● Records shown

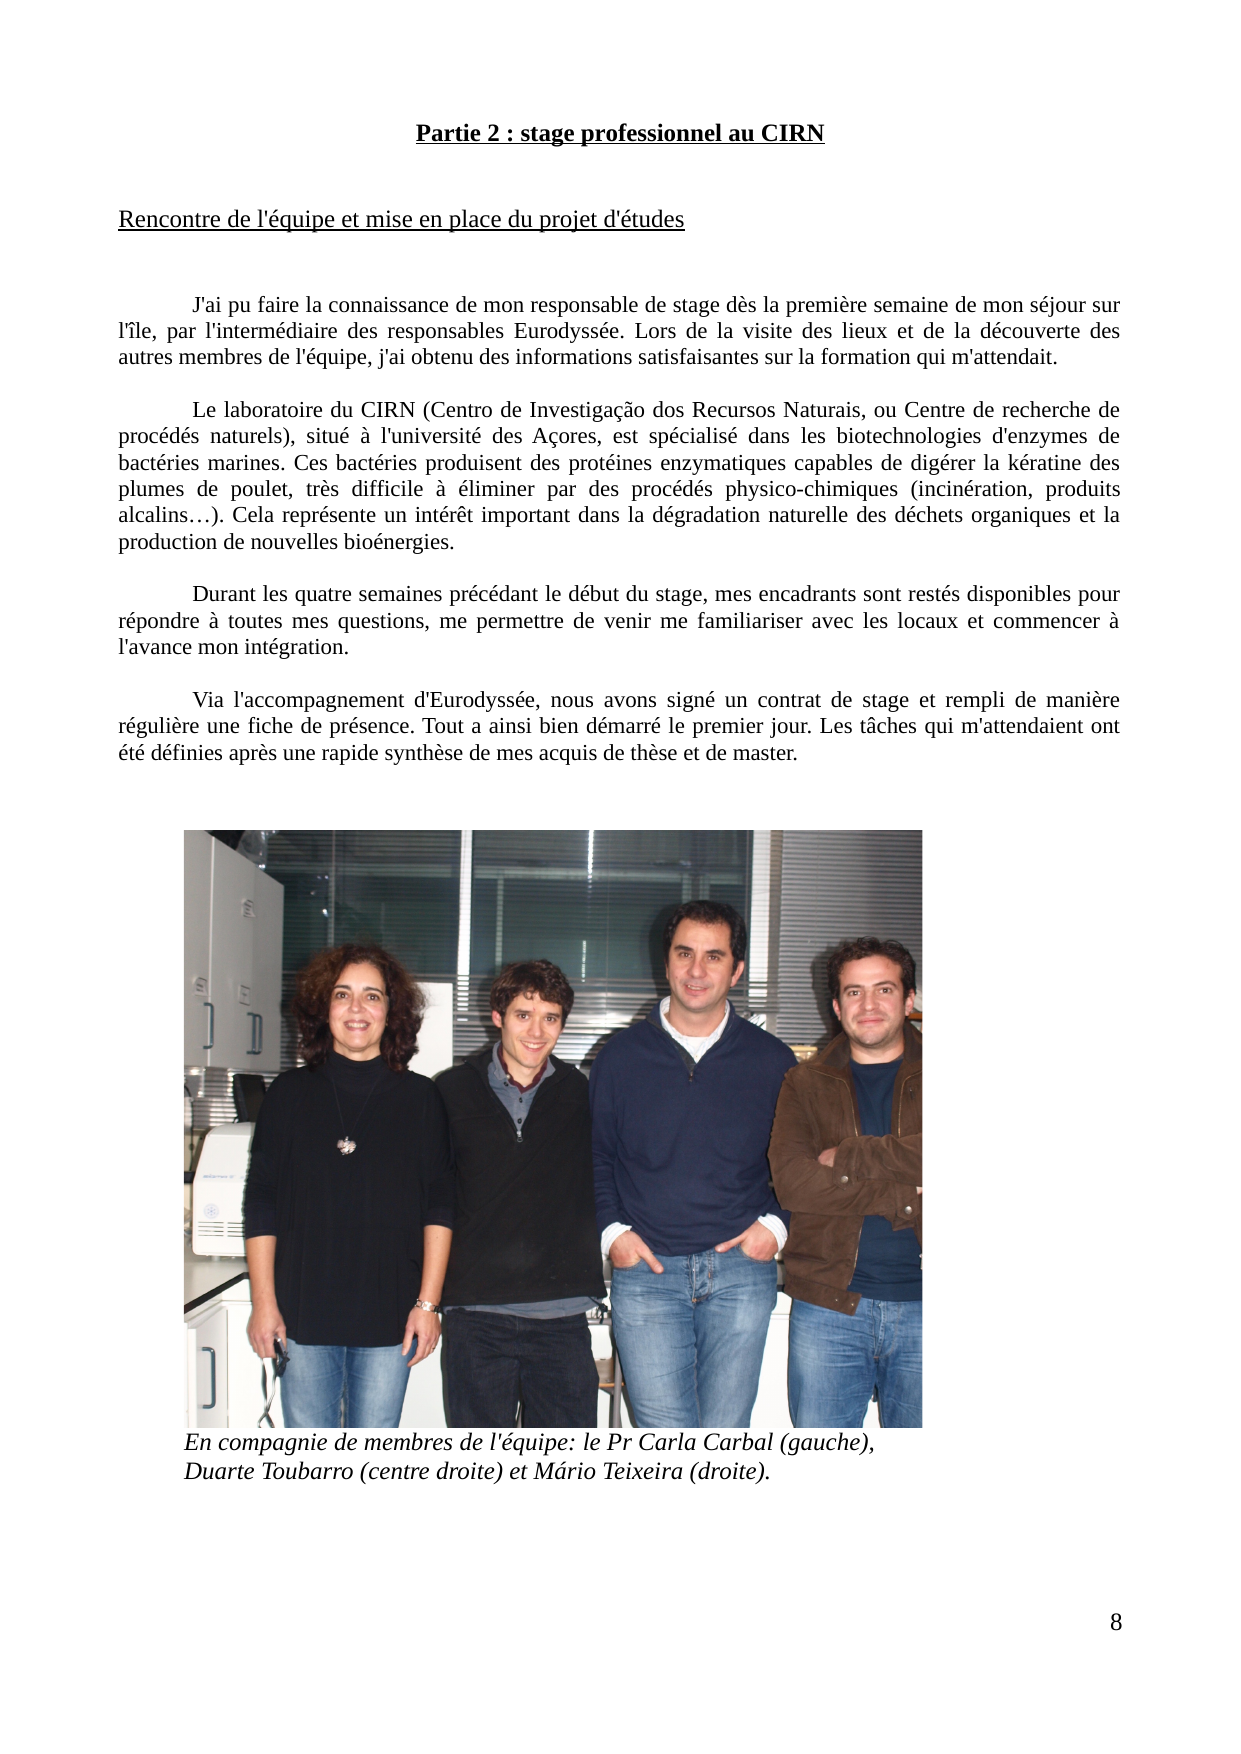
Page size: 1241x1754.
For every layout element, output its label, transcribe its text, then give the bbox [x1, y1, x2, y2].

text Via l'accompagnement d'Eurodyssée, nous avons signé un contrat de stage et rempli de manière régulière une fiche de présence. Tout a ainsi bien démarré le premier jour. Les tâches qui m'attendaient ont été définies après une rapide synthèse de mes acquis de thèse et de master. [118, 686, 1122, 765]
text Durant les quatre semaines précédant le début du stage, mes encadrants sont restés disponibles pour répondre à toutes mes questions, me permettre de venir me familiariser avec les locaux et commencer à l'avance mon intégration. [118, 581, 1122, 659]
picture [183, 830, 923, 1428]
text Partie 2 : stage professionnel au CIRN [118, 118, 1122, 147]
text Rencontre de l'équipe et mise en place du projet d'études [118, 204, 1122, 233]
text J'ai pu faire la connaissance de mon responsable de stage dès la première semaine de mon séjour sur l'île, par l'intermédiaire des responsables Eurodyssée. Lors de la visite des lieux et de la découverte des autres membres de l'équipe, j'ai obtenu des informations satisfaisantes sur la formation qui m'attendait. [118, 262, 1122, 370]
text Le laboratoire du CIRN (Centro de Investigação dos Recursos Naturais, ou Centre de recherche de procédés naturels), situé à l'université des Açores, est spécialisé dans les biotechnologies d'enzymes de bactéries marines. Ces bactéries produisent des protéines enzymatiques capables de digérer la kératine des plumes de poulet, très difficile à éliminer par des procédés physico-chimiques (incinération, produits alcalins…). Cela représente un intérêt important dans la dégradation naturelle des déchets organiques et la production de nouvelles bioénergies. [118, 396, 1122, 554]
text En compagnie de membres de l'équipe: le Pr Carla Carbal (gauche), Duarte Toubarro (centre droite) et Mário Teixeira (droite). [184, 1428, 922, 1485]
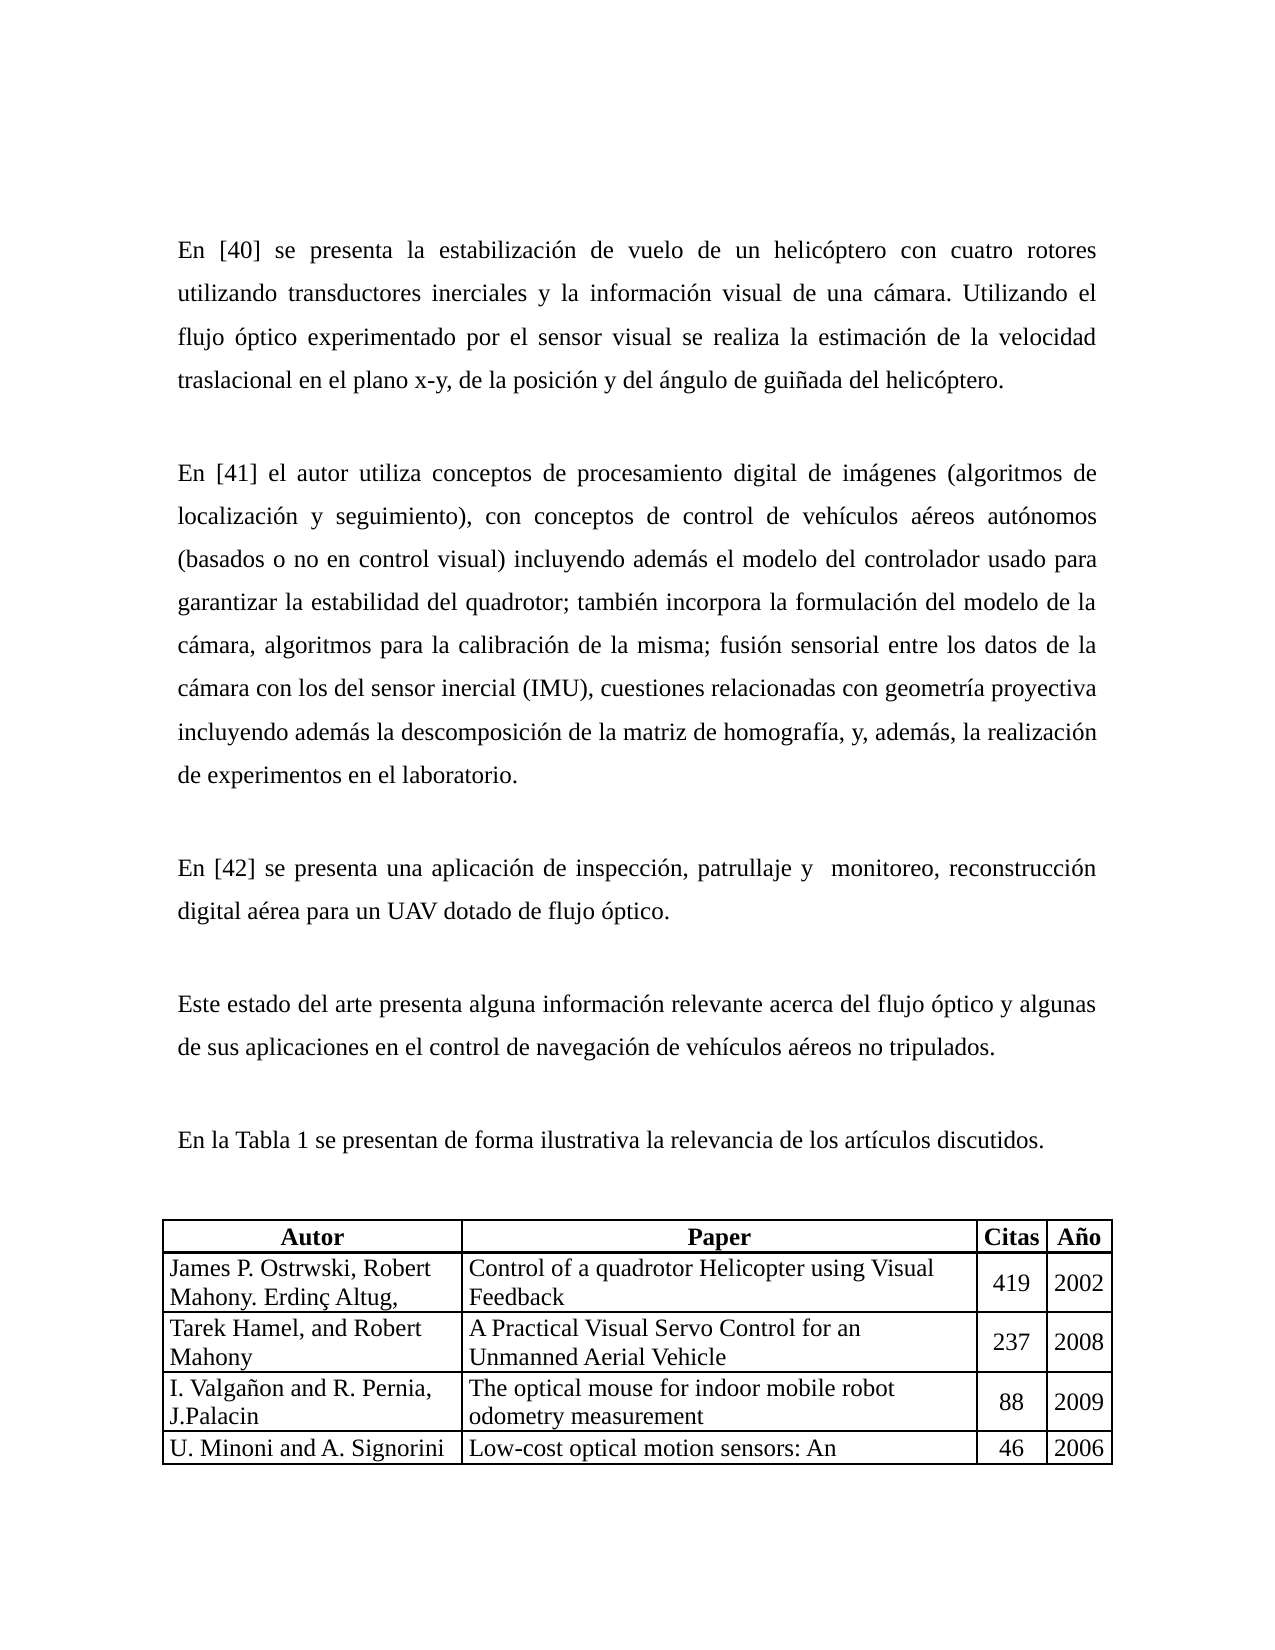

● Problem statement
With images excluded, write the records above out again exactly.

● Exercise solution
Page size: 1241x1754.
For every layout element, output its label, transcribe its text, then give the bbox [x1, y1, x2, y2].

text Via l'accompagnement d'Eurodyssée, nous avons signé un contrat de stage et rempli de manière régulière une fiche de présence. Tout a ainsi bien démarré le premier jour. Les tâches qui m'attendaient ont été définies après une rapide synthèse de mes acquis de thèse et de master. [118, 686, 1122, 765]
text Durant les quatre semaines précédant le début du stage, mes encadrants sont restés disponibles pour répondre à toutes mes questions, me permettre de venir me familiariser avec les locaux et commencer à l'avance mon intégration. [118, 581, 1122, 659]
picture [183, 830, 923, 1428]
text Partie 2 : stage professionnel au CIRN [118, 118, 1122, 147]
text Rencontre de l'équipe et mise en place du projet d'études [118, 204, 1122, 233]
text J'ai pu faire la connaissance de mon responsable de stage dès la première semaine de mon séjour sur l'île, par l'intermédiaire des responsables Eurodyssée. Lors de la visite des lieux et de la découverte des autres membres de l'équipe, j'ai obtenu des informations satisfaisantes sur la formation qui m'attendait. [118, 262, 1122, 370]
text Le laboratoire du CIRN (Centro de Investigação dos Recursos Naturais, ou Centre de recherche de procédés naturels), situé à l'université des Açores, est spécialisé dans les biotechnologies d'enzymes de bactéries marines. Ces bactéries produisent des protéines enzymatiques capables de digérer la kératine des plumes de poulet, très difficile à éliminer par des procédés physico-chimiques (incinération, produits alcalins…). Cela représente un intérêt important dans la dégradation naturelle des déchets organiques et la production de nouvelles bioénergies. [118, 396, 1122, 554]
text En compagnie de membres de l'équipe: le Pr Carla Carbal (gauche), Duarte Toubarro (centre droite) et Mário Teixeira (droite). [184, 1428, 922, 1485]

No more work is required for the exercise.